Taxation and Regulatory Compliance

How to Get a Waiver of the 60-Day Rollover Requirement

Learn the specific IRS procedures for fixing a late retirement account rollover. Understand your options for relief and how to avoid significant tax penalties.

When moving funds from one retirement account to another, the Internal Revenue Code provides a 60-day window to complete the transaction without tax consequences. If you receive a distribution from an IRA or an employer-sponsored plan, you have 60 days from the date you receive the funds to deposit them into another eligible retirement account. Failing to meet this deadline can have significant financial repercussions. The entire distribution amount could be treated as taxable income for that year, and for individuals under the age of 59½, an additional 10% early withdrawal penalty may also apply. The Internal Revenue Service (IRS) recognizes that circumstances can prevent a timely rollover and provides a way to request a waiver of the 60-day requirement.

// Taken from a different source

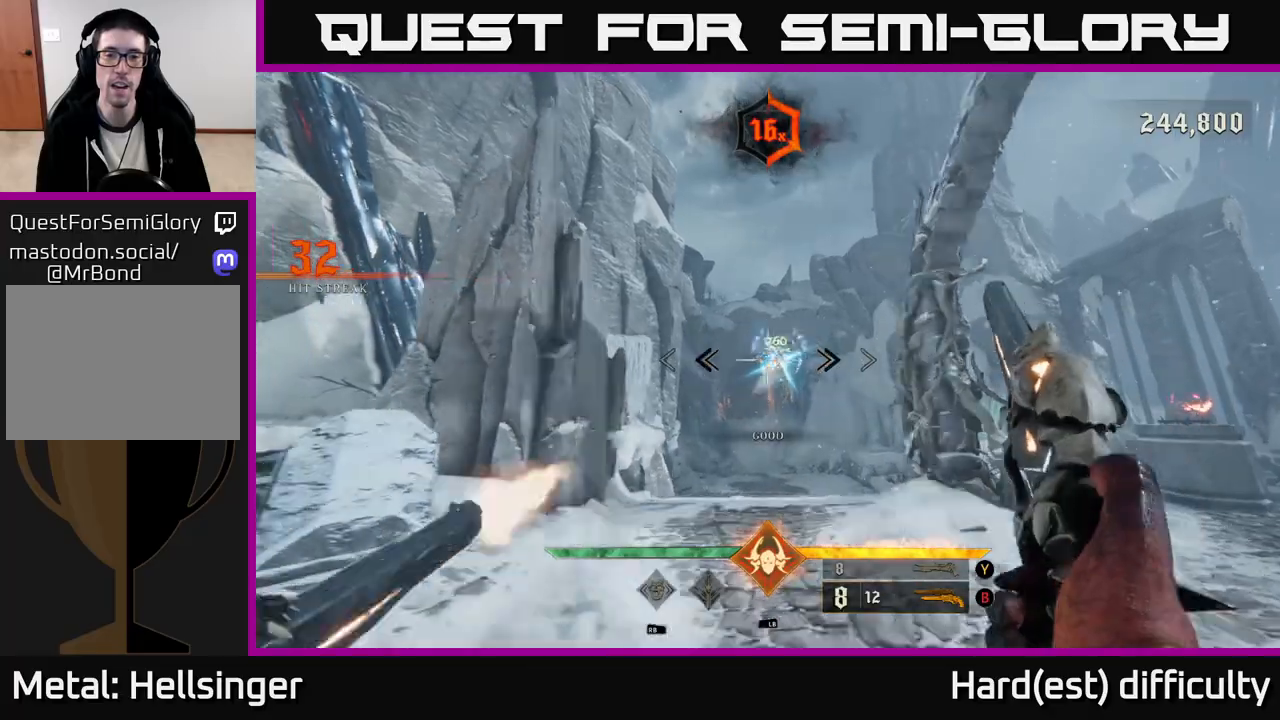
{"buttons": [], "left_stick": "down-left", "right_stick": "center", "events": [[83, "R2", "up"], [117, "right_stick", "right"], [233, "right_stick", "center"]]}
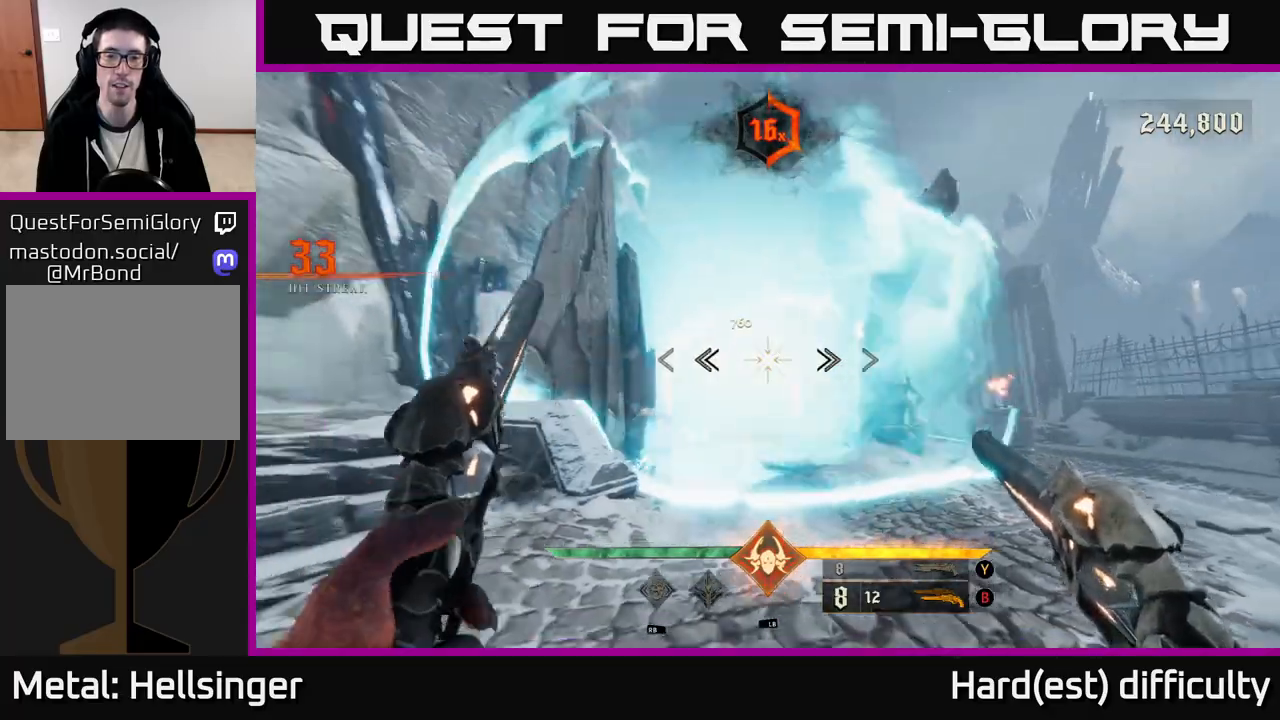
{"buttons": [], "left_stick": "up-right", "right_stick": "center", "events": [[17, "right_stick", "up-left"], [117, "R2", "down"], [133, "right_stick", "center"], [150, "left_stick", "up-right"], [183, "R2", "up"]]}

Qualifying Reasons for a Waiver

The IRS provides specific, acceptable reasons for failing to complete a rollover within the 60-day timeframe. These reasons, outlined in Revenue Procedure 2016-47, cover situations that are generally beyond a person’s reasonable control. The IRS allows for a waiver if the failure to meet the deadline would be against equity or good conscience. Approved circumstances include:

  • An error committed by the financial institution making the distribution or the one intended to receive the funds.
  • A distribution check that was misplaced and never cashed.
  • The death of a family member.
  • A serious illness affecting you or a family member.
  • Severe damage to your principal residence.
  • Incarceration or restrictions imposed by a foreign country.
  • A postal error that resulted in a delay in delivering the rollover check.
  • A distribution that was deposited into an account the taxpayer mistakenly believed was an eligible retirement plan.
  • A distribution made because of an IRS levy where the proceeds were later returned to the taxpayer.
  • A delay by the distributing party in providing information needed to complete the rollover.
  • A distribution made to a state’s unclaimed property fund, as added by Revenue Procedure 2020-46.

The Self-Certification Method

For individuals whose situation aligns with one of the IRS-approved reasons, the self-certification method offers a direct path to making a late rollover contribution without first obtaining formal IRS approval. It is a more accessible alternative to the formal private letter ruling process, as it does not require paying a user fee to the IRS.

To use this method, three conditions must be met. The IRS must not have previously denied a waiver request for the same rollover. The reason for missing the 60-day deadline must be one of the circumstances specified by the IRS. The late rollover contribution must be made to the new plan or IRA as soon as practicable after the reason for the delay no longer exists; a contribution made within 30 days is generally considered to meet this requirement.

The core of the self-certification process is a written letter provided to the plan administrator or IRA custodian that will receive the late deposit. The IRS provides a model letter that can be used as a template. This letter must state the amount and date of the distribution, identify the specific reason for the delay, and certify that all other requirements for a valid rollover have been met.

Upon receiving a properly completed self-certification letter, the financial institution can accept the late rollover contribution. The institution is permitted to rely on the certification unless it has actual knowledge to the contrary. The IRS retains the right to review the validity of the rollover during a future examination of your tax return.

Requesting a Private Letter Ruling

When a taxpayer’s reason for missing the 60-day deadline is not one of the situations covered by self-certification, the only remaining option is to request a private letter ruling (PLR) from the IRS. A PLR is a formal, written determination that interprets and applies tax laws to a specific set of facts. This process is considerably more complex, time-consuming, and expensive than self-certification.

The request must include a thorough explanation of all the facts and circumstances that led to the failure to complete the rollover on time. This includes providing supporting documentation, such as bank statements to show the funds were not used for other purposes, copies of death certificates, or letters from physicians detailing a serious illness.

Submitting a PLR involves sending the request to the IRS with a significant user fee, which is required regardless of the outcome. The standard fee is $43,700, but reduced fees are available for taxpayers with lower gross incomes. For individuals with gross income under $250,000, the fee is $3,450, while those with gross income between $250,000 and $1 million pay $9,775. After submission, the process can take several months, and if the ruling is favorable, the taxpayer is typically given 60 days from the date of the letter to complete the rollover.